Procedure and technique

  • Preparation: patients are typically instructed to fast for several hours before the procedure. Pre-procedure assessment covers prior medical history, medications (notably anticoagulants), and allergies.
  • Sedation: most EGDs are performed under sedation, ranging from moderate to deep anesthesia. The choice of sedation is tailored to the patient and setting, with involvement from an anesthesiologist when deeper sedation is anticipated. See anesthesia and sedation.
  • Insertion and inspection: a lubricated endoscope is gently passed through the mouth and advanced into the esophagus, stomach, and duodenum. The camera provides real-time images, and the physician can insufflate air to improve visibility.
  • Interventions: biopsies are often taken with small forceps (see biopsy). Therapeutic maneuvers—such as dilation of strictures, removal of polyps, or hemostasis for bleeding—may be performed through auxiliary channels on the scope. See biopsy and hemostasis.
  • Recovery: after completion, the patient is monitored as the sedative effects wear off. Most people resume ordinary activities within a day or two, depending on the extent of the procedure and the sedation used.

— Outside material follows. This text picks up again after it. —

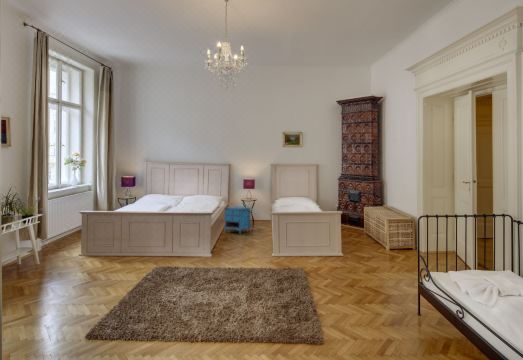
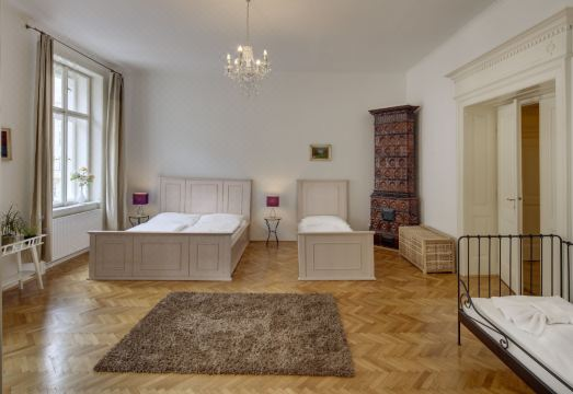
- nightstand [224,206,251,235]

EGD equipment has evolved considerably since the mid-20th century, with advances in optics, video display, and miniaturized channels that enable a wider range of diagnostic and therapeutic capabilities. The modern practice relies on standards and guidelines from professional organizations such as the American Society for Gastrointestinal Endoscopy and national health authorities to ensure safety, quality, and appropriate use. See gastroenterology for broader context about the specialty and its practice standards.

Safety, risks, and alternatives

  • Safety profile: EGD is generally well tolerated, with a low risk of serious complications when performed by trained professionals. Common issues include transient sore throat, mild abdominal discomfort, and the usual risks associated with sedation. Serious complications such as perforation, significant bleeding, infection, or adverse reactions to anesthesia are uncommon but real possibilities and are discussed pre-procedure as part of informed consent. See perforation and sedation.
  • Contraindications: active perforation or severe, unstable cardiopulmonary status may preclude the procedure. In such cases, alternative diagnostic approaches may be considered.
  • Alternatives and complements: less invasive tests such as a barium swallow can visualize certain structural problems but do not permit biopsy or immediate therapy. For evaluation of the small intestine, newer approaches like capsule endoscopy may be used, though they do not allow intervention. In some scenarios, imaging studies (CT or MRI) or non-endoscopic tests provide complementary information. See capsule endoscopy and barium swallow.

History and context

The development of flexible endoscopy in the 1950s–1960s, culminating in practical techniques for visualizing the upper GI tract, laid the groundwork for the modern esophagogastroduodenoscopy. Early pioneers contributed to improvements in safety, image quality, and the ability to perform targeted biopsies and therapeutic maneuvers through the same instrument. Since then, the procedure has become a routine component of patient care in gastroenterology, emphasized in clinical guidelines and training across health systems. See history of endoscopy for a broader look at the field’s evolution.